The idea that our government is headed by people who don’t seem to care about those in need is abhorrent and terrifying. Thank you for mentioning the debates taking place in our nation’s capital and across the land. We need to advocate for all people’s access to insurance, so they’ll have health care and the potential of long lives.
AN OPTION FOR PRESERVING HAIR
There’s been much reported lately about cooling caps to save one’s hair when undergoing chemotherapy, but something also needs to be mentioned about a simple, inexpensive, no-side-effect alternative called Biotin. In 2013, I lost half my hair on FOLFOX chemotherapy for advanced colon cancer.

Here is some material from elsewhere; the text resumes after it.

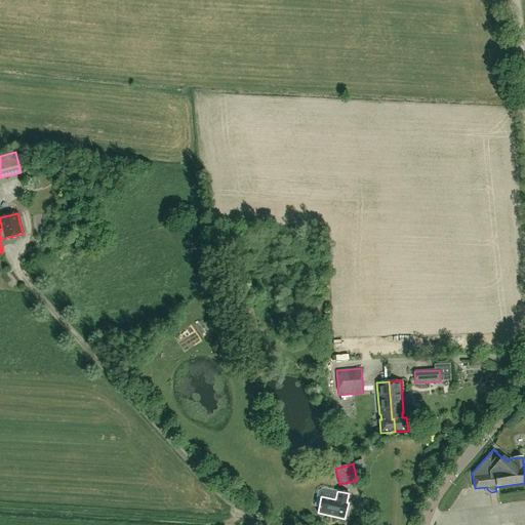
All buildings are outlined.
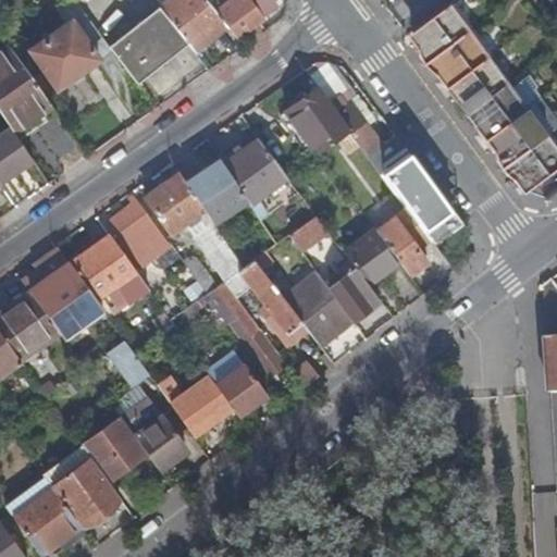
[(193,51),(226,25),(217,12),(210,4),(207,0),(165,0),(158,7),(162,12),(190,48),(193,51)]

In 2014, I lost nearly all of it to (the chemotherapy regimen) FOLFIRI. When I started losing clumps of hair last fall on the targeted drug Stivarga (regorafenib), I did frantic research and asked my oncologist about taking Biotin. She said it was fine. Memorial Sloan Kettering Cancer Center’s website recommends 2,500 micrograms a day.

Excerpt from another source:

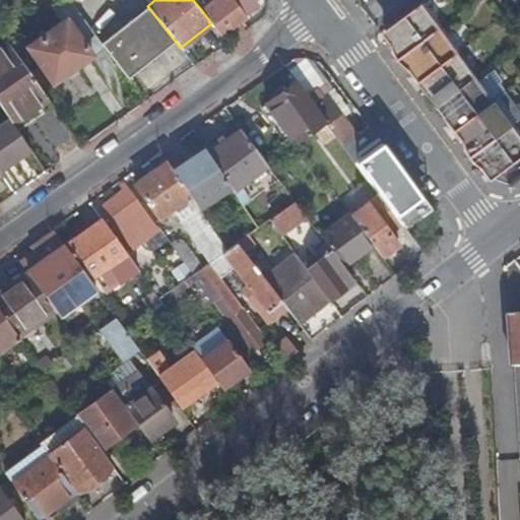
[(235,0),(216,0),(202,11),(211,23),(219,35),(232,25),(239,34),(245,29),(238,21),(246,14),(235,0)]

Within days, my hair stopped falling out altogether. That was Nov. 13, and though I am still taking Stivarga, I haven’t lost any more hair in almost four months! This may not work for everyone, but surely it will work for some, as it did for me?
MENLO PARK, CALIFORNIA
Note from Editor-in-Chief Debu Tripathy, M.D.: Biotin (vitamin B7) can help in conditions that don’t cause full hair loss (older age, menopause, nutritional deficiencies, pregnancy), and also with nail strength, as it supports the activity of the protein keratin. Treatments such as FOLFOX and Stivarga do not cause as much hair loss as some others, such as the chemotherapy Adriamycin (doxorubicin). Therefore, Biotin may be useful for people taking agents such as FOLFIRI, but less so for those taking chemotherapies linked with larger-scale hair loss. Read more about alopecia.
ENJOYED MYELOMA ARTICLE
Your recent article on multiple myeloma was great (“Have a Cocktail: Using Multiple Drugs to Treat Myeloma,” Fall 2016). I have read too much on the disease, as I am a patient, and this was one of the best. Thank you.

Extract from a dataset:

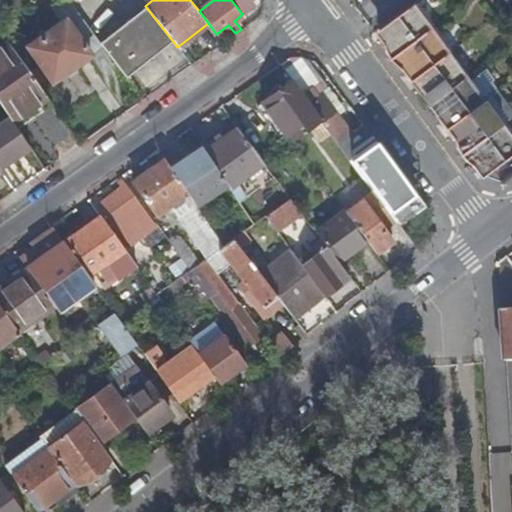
[(248,0),(231,0),(242,14),(243,16),(255,8),(248,0)]
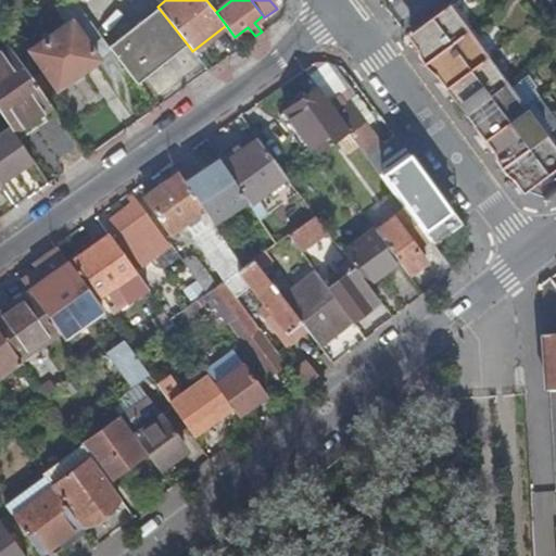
[(409,38),(428,62),(470,32),(452,8),(409,38)]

I also shared the magazine with a student nurse who is working on an oncology unit. Great job.
Alicia Junghans, RN
APPRECIATED PALLIATIVE CARE PIECE
Thank you for your dedication to patient education and support! I enjoy reading CURE® and have recommended it to my patients for many years. I was particularly delighted to see your article on palliative care. I appreciate your efforts to help educate patients and families on the benefits of palliative care and its distinction from hospice care.